EXCERPT:
========================================================================
Your brain chemistry is affected by food and drink, exercise, thoughts, emotions, the air you breathe, etc.
Powerful groups of chemicals in your brain react to these factors and can rev you up or slow you down accordingly.
Oftentimes you get so accustomed to the way you are that you choose foods, thoughts and habits that will keep you in that state rather than change the routine and change the way you are - even to accepting negative moods as normal and positive moods as too good to last.
If you moods are off balance, your intelligence, productivity and overall perfor- mance is affected.
For example, when emotional interest triggers the secretion of adrenaline into the bloodstream, memory, thinking and sensory acuity is improved.
Adrenaline also prompts the release of stored-up blood sugar (glucose) which neurons need for optimal performance, so avoid low blood sugar and artificial sweeteners when doing brain tasks.
Your brain grows with exercise and atrophies with lack of use.
Out of the estimated 15 billion neurons of the human brain, 100,000 unused neurons deteriorate each day.
By improving your brain's circulatory system, your brain cells need not deteriorate at this horrendous rate.
Capillaries that supply your brain cells with oxygen and nourishment can be manufactured by your body when they are needed.
========================================================================
ENTRIES PROVIDED:
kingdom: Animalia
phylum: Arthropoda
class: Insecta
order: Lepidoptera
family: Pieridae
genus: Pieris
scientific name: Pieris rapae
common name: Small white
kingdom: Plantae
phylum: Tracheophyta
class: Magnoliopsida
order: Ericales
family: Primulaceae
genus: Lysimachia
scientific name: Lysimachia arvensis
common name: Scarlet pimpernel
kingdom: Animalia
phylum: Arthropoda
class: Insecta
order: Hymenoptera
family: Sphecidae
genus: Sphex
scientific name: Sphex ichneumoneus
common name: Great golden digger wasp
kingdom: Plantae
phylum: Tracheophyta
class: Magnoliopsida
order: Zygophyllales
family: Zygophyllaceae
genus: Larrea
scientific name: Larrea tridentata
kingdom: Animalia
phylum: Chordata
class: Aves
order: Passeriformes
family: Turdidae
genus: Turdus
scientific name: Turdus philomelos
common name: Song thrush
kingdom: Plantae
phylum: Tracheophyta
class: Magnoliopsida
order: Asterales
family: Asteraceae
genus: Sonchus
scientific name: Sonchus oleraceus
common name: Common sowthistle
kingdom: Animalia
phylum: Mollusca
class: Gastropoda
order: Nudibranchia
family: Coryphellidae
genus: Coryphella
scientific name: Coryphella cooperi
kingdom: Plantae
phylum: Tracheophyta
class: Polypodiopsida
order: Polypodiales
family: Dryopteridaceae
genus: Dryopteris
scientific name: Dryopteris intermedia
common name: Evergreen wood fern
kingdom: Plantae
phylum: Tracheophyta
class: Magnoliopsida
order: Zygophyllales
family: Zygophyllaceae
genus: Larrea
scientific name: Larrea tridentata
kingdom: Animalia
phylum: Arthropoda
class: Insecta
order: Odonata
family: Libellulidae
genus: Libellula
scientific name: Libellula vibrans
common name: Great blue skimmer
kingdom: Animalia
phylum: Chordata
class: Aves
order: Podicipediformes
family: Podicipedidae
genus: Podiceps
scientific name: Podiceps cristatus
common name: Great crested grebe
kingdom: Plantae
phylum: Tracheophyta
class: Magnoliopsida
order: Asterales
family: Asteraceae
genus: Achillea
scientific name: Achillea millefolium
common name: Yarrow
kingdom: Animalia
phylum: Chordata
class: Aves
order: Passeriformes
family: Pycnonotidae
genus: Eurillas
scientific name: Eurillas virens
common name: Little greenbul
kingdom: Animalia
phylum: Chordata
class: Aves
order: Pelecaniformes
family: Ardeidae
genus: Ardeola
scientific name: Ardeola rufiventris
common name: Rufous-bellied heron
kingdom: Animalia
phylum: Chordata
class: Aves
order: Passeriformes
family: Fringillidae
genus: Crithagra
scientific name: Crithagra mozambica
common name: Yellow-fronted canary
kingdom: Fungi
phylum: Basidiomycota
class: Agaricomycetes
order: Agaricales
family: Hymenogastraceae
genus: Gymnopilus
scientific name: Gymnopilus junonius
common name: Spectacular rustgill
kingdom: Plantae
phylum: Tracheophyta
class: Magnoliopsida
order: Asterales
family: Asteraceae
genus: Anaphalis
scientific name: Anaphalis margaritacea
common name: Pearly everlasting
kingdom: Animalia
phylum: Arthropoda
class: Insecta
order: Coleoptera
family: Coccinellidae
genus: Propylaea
========================================================================
ACTIONS TO TAKE:
**a.** In the brain chemistry text, how many unused neurons are said to deteriorate each day?
**b.** Please carry on the brain chemistry text, picking up right after its final sentence about capillaries.

ANSWER SET:
**a.** 100,000

**b.**
An autopsy of Einstein's brain after his death revealed that there was a greater profusion of superficial capillaries interlacing his cerebral cortex than men of ordinary intellect.
With a program of intensive mental exercise, your body must respond with the development of new capillaries to provide the necessary oxygen your brain is asking for.
Oxygen is the key to better brain usage.
If your heart rate is increased and your blood vessels are dilated, more oxygen can reach your brain; hence moderate exercise can improve your brain's functioning.
Deep, abdominal breathing is also very good, because blood favors the lower areas of your lungs due to gravity, and a more enriched mixing of blood and oxygen is achieved (see breathing exercises).
Improve your diet, and you can improve the functioning of your brain.
For instance, by eating leafy vegetables, nuts, apples, pears or grapes you supply your brain with the much needed element boron that helps to increase your mental alertness.
High fat foods make your brain feel sluggish.
By eating low-fat poultry or fish, you charge up your bloodstream with amino acids, including tyrosine.
Tyrosine is carried across the protective filter called the blood-brain barrier where it converts into the alertness chemicals, dopamine and norepinephrine.
If stress exhausts your supply of these neurotransmitters, the result is confusion, indecisiveness, anxiety and depression.
Fish, meats, egg yolks, soy products, oatmeal, rice, peanuts and pecans contain choline which converts to the neurotransmitter, acetylcholine, needed for a sharp memory.
You can further augment your ability to think and learn by taking supplemental dosages of choline (or lecithin), vitamin A, B-1, B-12, C and E.
Eliminate smoking and excessive fluid intake (which is mostly habit and not thirst anyway), narcotics, alcohol, white sugar (which produces lassitude and fatigue) and excess caffeine intake (which limits the blood flow in your brain).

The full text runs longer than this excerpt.